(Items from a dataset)
Content starts

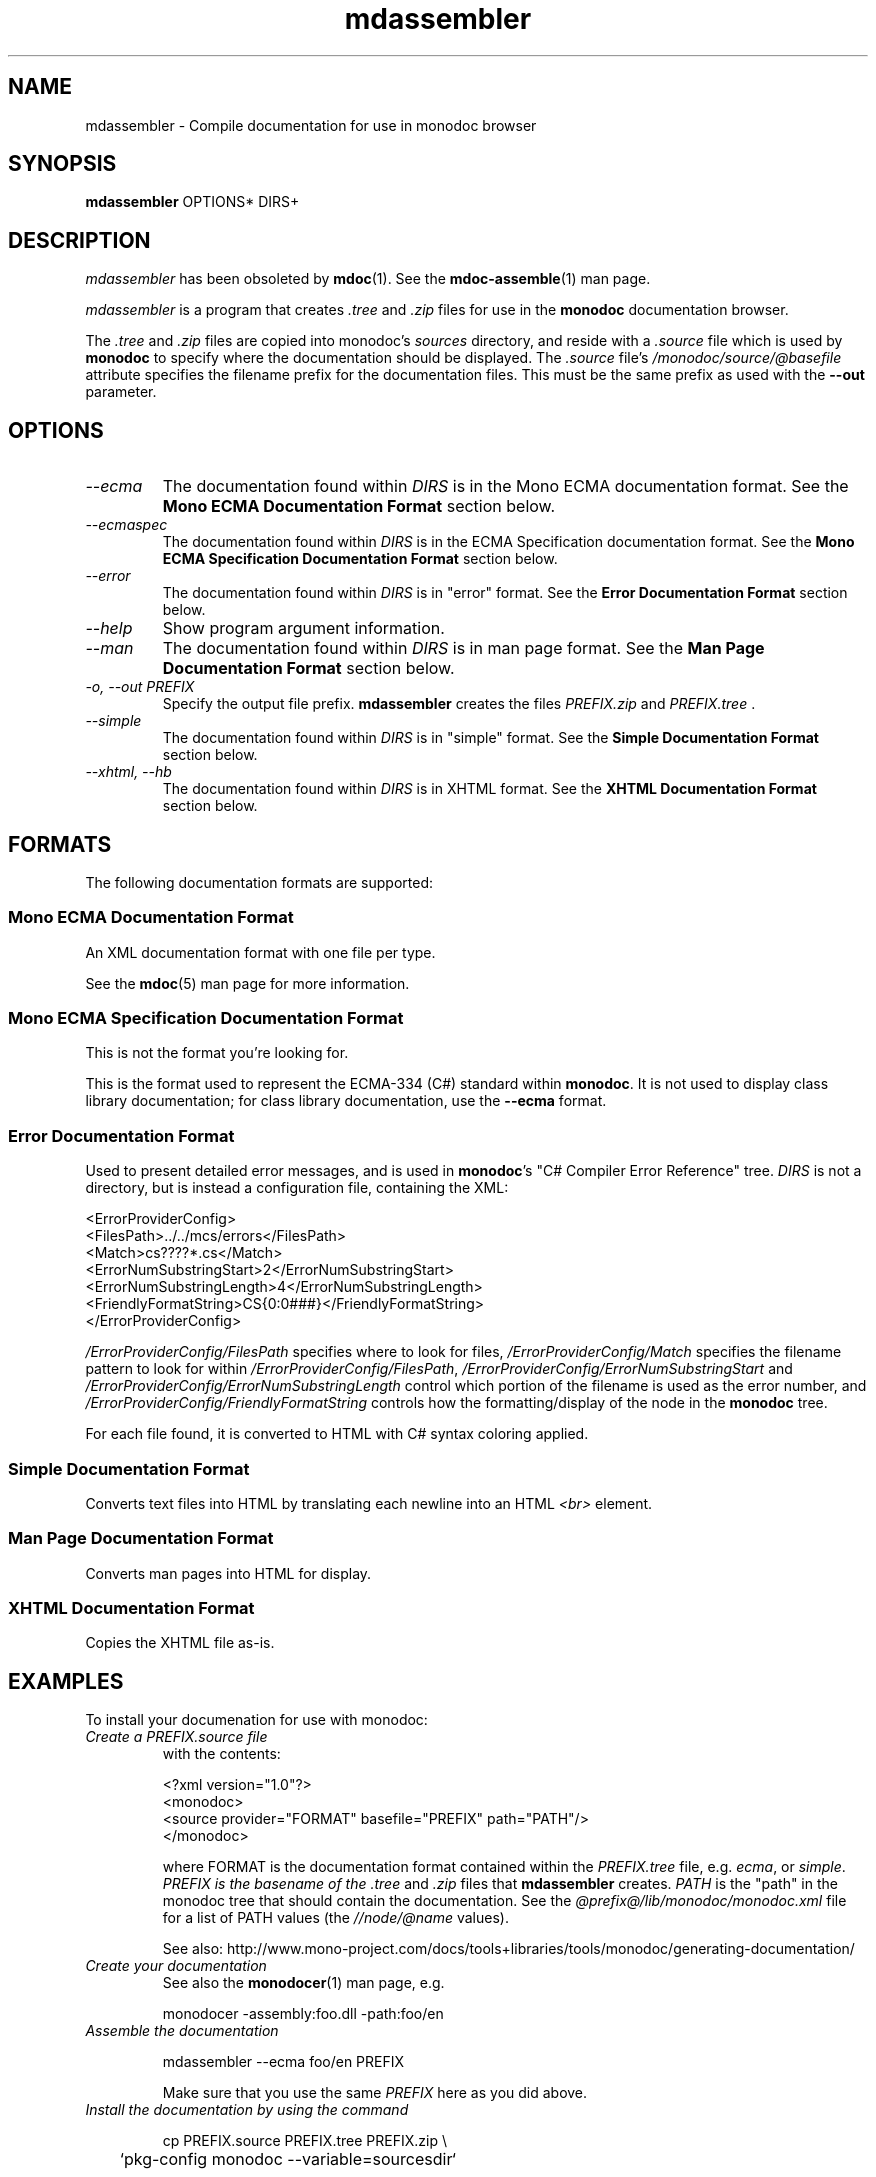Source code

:.\" 
.\" mdassembler manual page.
.\" (C) 2006 Jonathan Pryor
.\" Author:
.\"   Jonathan Pryor (jonpryor@vt.edu)
.\"
.de Sp \" Vertical space (when we can't use .PP)
.if t .sp .5v
.if n .sp
..
.TH "mdassembler" 1
.SH NAME
mdassembler \- Compile documentation for use in monodoc browser
.SH SYNOPSIS
.B mdassembler
OPTIONS*
DIRS+
.SH DESCRIPTION
\fImdassembler\fR has been obsoleted by \fBmdoc\fR(1).  See the
\fBmdoc-assemble\fR(1) man page.
.PP
.I mdassembler
is a program that creates 
.I .tree
and 
.I .zip
files for use in the
.B monodoc
documentation browser.
.PP
The 
.I .tree
and
.I .zip
files are copied into monodoc's 
.I sources
directory, and reside with a 
.I .source
file which is used by 
.B monodoc
to specify where the documentation should be displayed.
The 
.I .source
file's 
.I /monodoc/source/@basefile
attribute specifies the filename prefix for the documentation files.  This
must be the same prefix as used with the 
.B \-\-out
parameter.
.PP
.SH OPTIONS
.TP
.I \-\-ecma
The documentation found within 
.I DIRS
is in the Mono ECMA documentation format.
See the 
.B Mono ECMA Documentation Format
section below.
.TP
.I \-\-ecmaspec
The documentation found within 
.I DIRS
is in the ECMA Specification documentation format.
See the 
.B Mono ECMA Specification Documentation Format
section below.
.TP
.I \-\-error
The documentation found within
.I DIRS
is in "error" format.
See the 
.B Error Documentation Format
section below.
.TP
.I \-\-help
Show program argument information.
.TP
.I \-\-man
The documentation found within
.I DIRS
is in man page format.
See the 
.B Man Page Documentation Format
section below.
.TP
.I \-o, \-\-out PREFIX
Specify the output file prefix.
.B mdassembler
creates the files
.I PREFIX.zip
and 
.I PREFIX.tree
\&.
.TP
.I \-\-simple
The documentation found within
.I DIRS
is in "simple" format.
See the 
.B Simple Documentation Format
section below.
.TP
.I \-\-xhtml, \-\-hb
The documentation found within
.I DIRS
is in XHTML format.
See the 
.B XHTML Documentation Format
section below.
.PP
.SH "FORMATS"
The following documentation formats are supported:
.SS Mono ECMA Documentation Format
An XML documentation format with one file per type.
.PP
See the \fBmdoc\fR(5) man page for more information.
.SS Mono ECMA Specification Documentation Format
This is not the format you're looking for.
.PP
This is the format used to represent the ECMA-334 (C#) standard within 
\fBmonodoc\fR.  It is not used to display class library documentation; 
for class library
documentation, use the
.B \-\-ecma
format.
.SS Error Documentation Format
Used to present detailed error messages, and is used in 
\fBmonodoc\fR's "C# Compiler Error Reference"
tree.  
.I DIRS
is not a directory, but is instead a configuration file, containing the XML:

.nf
    <ErrorProviderConfig>
        <FilesPath>../../mcs/errors</FilesPath>
        <Match>cs????*.cs</Match>
        <ErrorNumSubstringStart>2</ErrorNumSubstringStart>
        <ErrorNumSubstringLength>4</ErrorNumSubstringLength>
        <FriendlyFormatString>CS{0:0###}</FriendlyFormatString>
    </ErrorProviderConfig>
.fi

.I /ErrorProviderConfig/FilesPath
specifies where to look for files,
.I /ErrorProviderConfig/Match
specifies the filename pattern to look for within 
\fI/ErrorProviderConfig/FilesPath\fR,
.I /ErrorProviderConfig/ErrorNumSubstringStart
and
.I /ErrorProviderConfig/ErrorNumSubstringLength
control which portion of the filename is used as the error number, and
.I /ErrorProviderConfig/FriendlyFormatString
controls how the formatting/display of the node in the 
.B monodoc
tree.
.PP
For each file found, it is converted to HTML with C# syntax coloring applied.
.SS Simple Documentation Format
Converts text files into HTML by translating each newline into an HTML
.I <br>
element.
.SS Man Page Documentation Format
Converts man pages into HTML for display.
.SS XHTML Documentation Format
Copies the XHTML file as-is.
.SH EXAMPLES
To install your documenation for use with monodoc:
.TP
.I Create a PREFIX.source file
with the contents:
.nf

<?xml version="1.0"?>
<monodoc>
  <source provider="FORMAT" basefile="PREFIX" path="PATH"/>
</monodoc>

.fi
where FORMAT is the documentation format contained within the 
.I PREFIX.tree
file, e.g. 
\fIecma\fR, or \fIsimple\fR.
.I PREFIX is the basename of the 
.I .tree
and
.I .zip
files that 
.B mdassembler
creates.
.I PATH
is the "path" in the monodoc tree that should contain the documentation.
See the 
.I @prefix@/lib/monodoc/monodoc.xml
file for a list of PATH values
(the
.I //node/@name
values).
.sp
See also: http://www.mono-project.com/docs/tools+libraries/tools/monodoc/generating-documentation/
.TP
.I Create your documentation
See also the
.BR monodocer (1)
man page, e.g.
.nf

	monodocer -assembly:foo.dll -path:foo/en

.fi
.TP
.I Assemble the documentation
.nf

	mdassembler --ecma foo/en PREFIX

.fi
Make sure that you use the same
.I PREFIX
here as you did above.
.TP
.I Install the documentation by using the command
.nf

	cp PREFIX.source PREFIX.tree PREFIX.zip \\
	`pkg-config monodoc --variable=sourcesdir`

.fi
(Note the backticks used in the 
.B pkg-config
command!)
This copies the
.I .source
,
.I .tree
, and 
.I .zip
files into the 
.B monodoc
.I sources
directory, which will allow
.B monodoc
to display the documentation.
.SH SEE ALSO
\fBmdcs2ecma\fR(1), 
\fBmdnormalizer\fR(1), 
\fBmdoc\fR(1), 
\fBmdoc-assemble\fR(1), 
\fBmdvalidator\fR(1), 
\fBmonodocer\fR(1), 
\fBmonodocs2html\fR(1)
.SH MAILING LISTS
.TP
Visit http://lists.ximian.com/mailman/listinfo/mono-docs-list for details.
.SH WEB SITE
See also: http://www.mono-project.com
and
http://www.mono-project.com/docs/tools+libraries/tools/mdassembler/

Content ends

Problem statement: Looking over the entries above, how many lines contain the string "which"? State the number and nothing else.

Written answer: 3